Boundaries, always boundaries. If you quickly discover that a new client wants something more than or even apart from what you agreed to offer, and begins dumping vast amounts of unsolicited personal baggage on you, bow out sooner rather than later. You may feel part of this person's pain, but you're not an online psychologist (and if you think you are, please see a real one). You're not there to solve people's marital or vocational woes, although the more you help runners with their running, the more readily they tend to respond favorably to life challenges. And that leads me to...
Non compos mentis. I won't say that you shouldn't accept people who are going through or have gone through personal problems. Hell, performance-oriented running basically is, arguably, a personal problem. But I have noticed over the years that some of the wackiest characters in the running are far more likely than the typical person to seek out a coach, in particular a "name" coach. Some of these people are frankly delusional, not just about their capabilities but their actual exploits -- I know one guy who regularly claims to do workouts a 31:00 10K runner would have trouble completing, and this guy either doesn't know about Athlinks or doesn't care because I don't think he's ever broken 18:30 for 5K in his life. If you agree to coach someone like this and accept the personal-record times they provide you at face value, a minor tragedy with comic elements is probably on your near horizon. However heroic you fancy yourself, you can do no more from afar for an unmedicated or improperly medicated person with borderline schizophrenia or a pernicious mood disorder than anyone else can.

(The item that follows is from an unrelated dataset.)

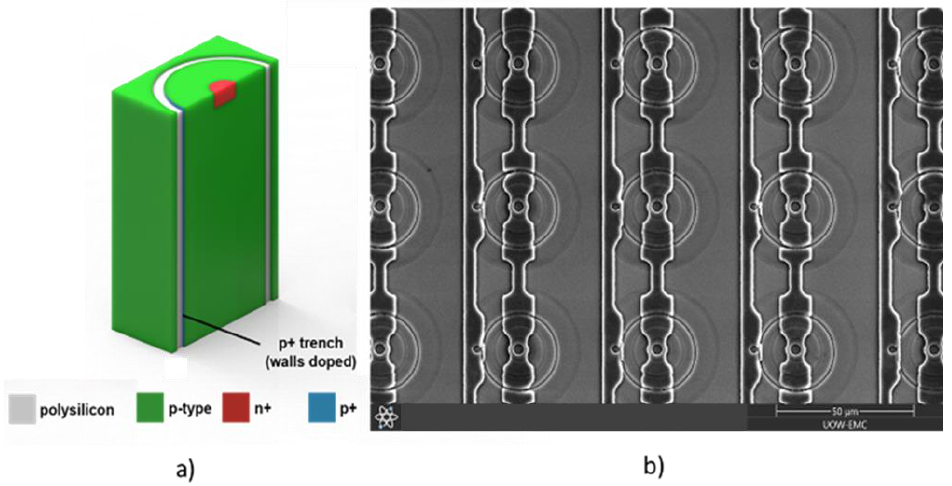
Figure 4. ( a ) A simplified schematic of the trenched 3D Mushroom microdosimeter with a p + -doped trench filled with polysilicon and planar n + core (trenched-planar) and ( b ) SEM image of the trenched 3D Mushroom microdosimeter with a planar core SV array [22].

The generous absentee. Finally, there's the runner who ought to be an online coach's dream. She pays you, sometimes for many months up front, and seems as gung-ho as anyone at first but then disappears for weeks or longer. Then she'll re-emerge, full of legitimate contrition and possibly a sob story to go with it. Meanwhile you notice that she's talking up your abilities on various Web sites despite no evidence of having read a word you've written to her or listened to a thing you've told her on the phone. Then the cycle repeats itself. In these instances you can plausibly tell yourself it's OK to just cash this person's checks and do the best job you can at your end, but on the few occasions this has happened to me I've only become frustrated, because believe it or not, I like the idea of helping people who ask for it when I think I have something to offer. And not just in running -- I've got parallel stories from my tutoring life for most of the ones I've offered here.
Anyway, if you're a longtime or even moderately experienced online coach, I'm telling you absolutely nothing you haven't already learned first-hand. If you're just getting going and want a smoothly running business or side business, keep these principles in mind.